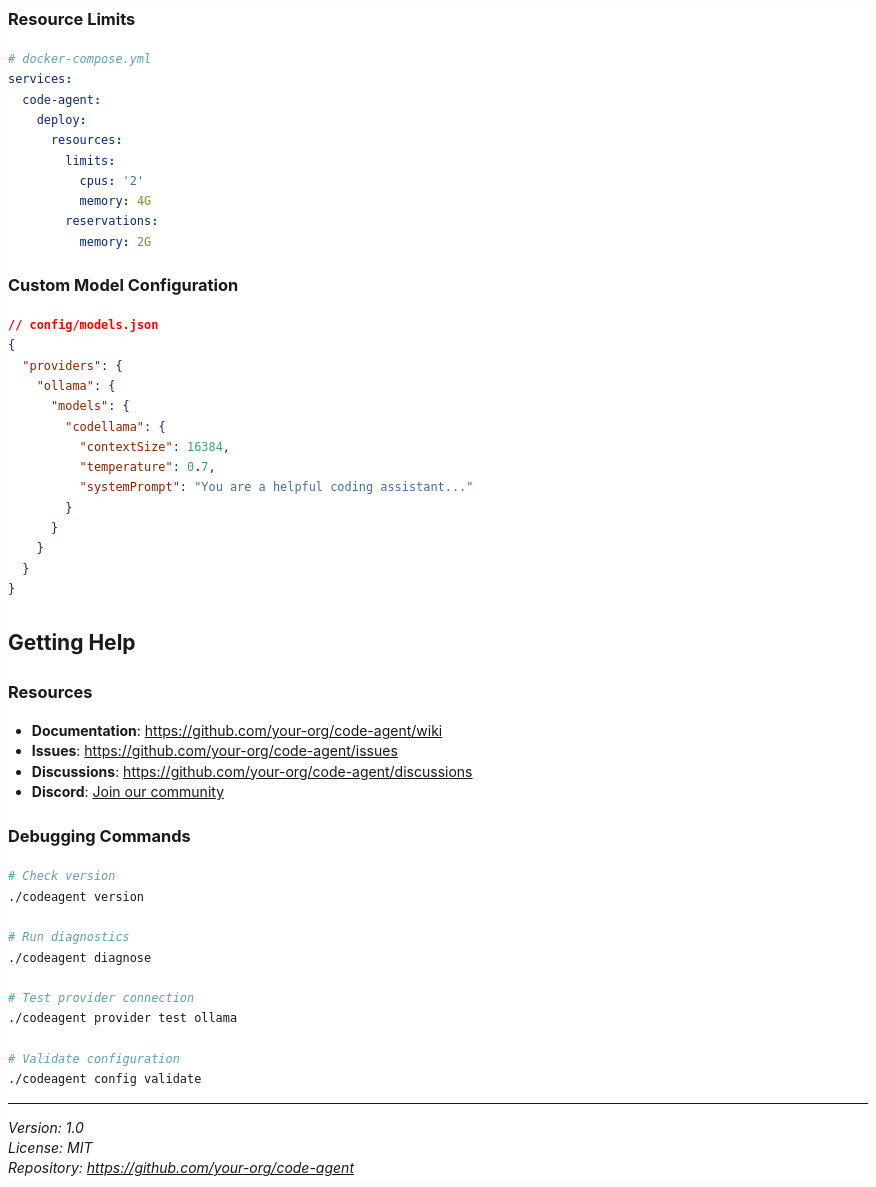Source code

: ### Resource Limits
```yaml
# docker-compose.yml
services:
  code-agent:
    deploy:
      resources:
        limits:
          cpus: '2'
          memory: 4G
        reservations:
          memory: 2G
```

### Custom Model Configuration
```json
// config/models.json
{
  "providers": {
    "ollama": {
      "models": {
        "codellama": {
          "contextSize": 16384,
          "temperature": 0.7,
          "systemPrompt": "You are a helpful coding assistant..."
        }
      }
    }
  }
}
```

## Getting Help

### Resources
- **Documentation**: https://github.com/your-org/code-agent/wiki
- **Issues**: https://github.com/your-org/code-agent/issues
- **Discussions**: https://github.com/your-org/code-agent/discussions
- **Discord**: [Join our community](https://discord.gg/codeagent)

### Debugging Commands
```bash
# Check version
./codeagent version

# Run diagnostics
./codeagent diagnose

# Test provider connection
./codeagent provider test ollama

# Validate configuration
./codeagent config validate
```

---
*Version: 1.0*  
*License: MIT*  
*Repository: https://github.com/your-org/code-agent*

━━━━━━━━━━

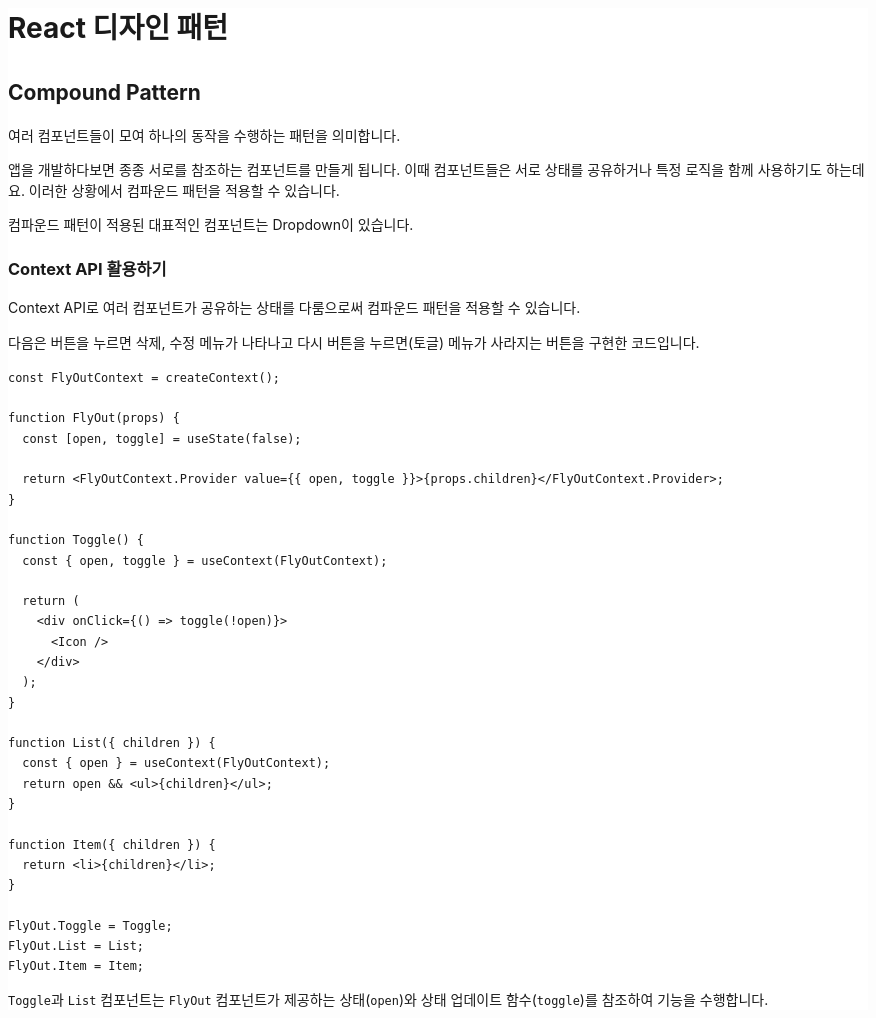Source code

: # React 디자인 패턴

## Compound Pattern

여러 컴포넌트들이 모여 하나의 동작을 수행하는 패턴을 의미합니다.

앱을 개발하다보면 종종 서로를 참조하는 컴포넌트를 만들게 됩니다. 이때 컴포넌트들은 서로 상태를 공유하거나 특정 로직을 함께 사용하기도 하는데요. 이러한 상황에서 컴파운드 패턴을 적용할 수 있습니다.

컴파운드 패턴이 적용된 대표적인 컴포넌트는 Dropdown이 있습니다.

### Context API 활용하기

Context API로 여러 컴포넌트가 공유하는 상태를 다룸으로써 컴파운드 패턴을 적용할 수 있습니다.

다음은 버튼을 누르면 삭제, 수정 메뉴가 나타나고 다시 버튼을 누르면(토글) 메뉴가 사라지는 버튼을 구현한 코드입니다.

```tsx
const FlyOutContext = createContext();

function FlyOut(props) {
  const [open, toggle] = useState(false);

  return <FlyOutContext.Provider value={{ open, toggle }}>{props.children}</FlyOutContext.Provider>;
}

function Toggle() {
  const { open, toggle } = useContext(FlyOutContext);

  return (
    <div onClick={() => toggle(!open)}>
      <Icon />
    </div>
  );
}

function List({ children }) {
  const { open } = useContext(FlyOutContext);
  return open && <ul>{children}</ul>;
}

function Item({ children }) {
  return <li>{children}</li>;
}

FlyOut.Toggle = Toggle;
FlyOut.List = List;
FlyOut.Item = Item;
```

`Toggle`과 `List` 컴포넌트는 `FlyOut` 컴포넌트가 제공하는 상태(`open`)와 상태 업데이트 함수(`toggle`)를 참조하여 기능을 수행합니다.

━━━━━━━━━━

## Exercise
Whenever the string "return" turns up in a line above, copy that line out.

## Solution to the problem
  return <FlyOutContext.Provider value={{ open, toggle }}>{props.children}</FlyOutContext.Provider>;
  return (
  return open && <ul>{children}</ul>;
  return <li>{children}</li>;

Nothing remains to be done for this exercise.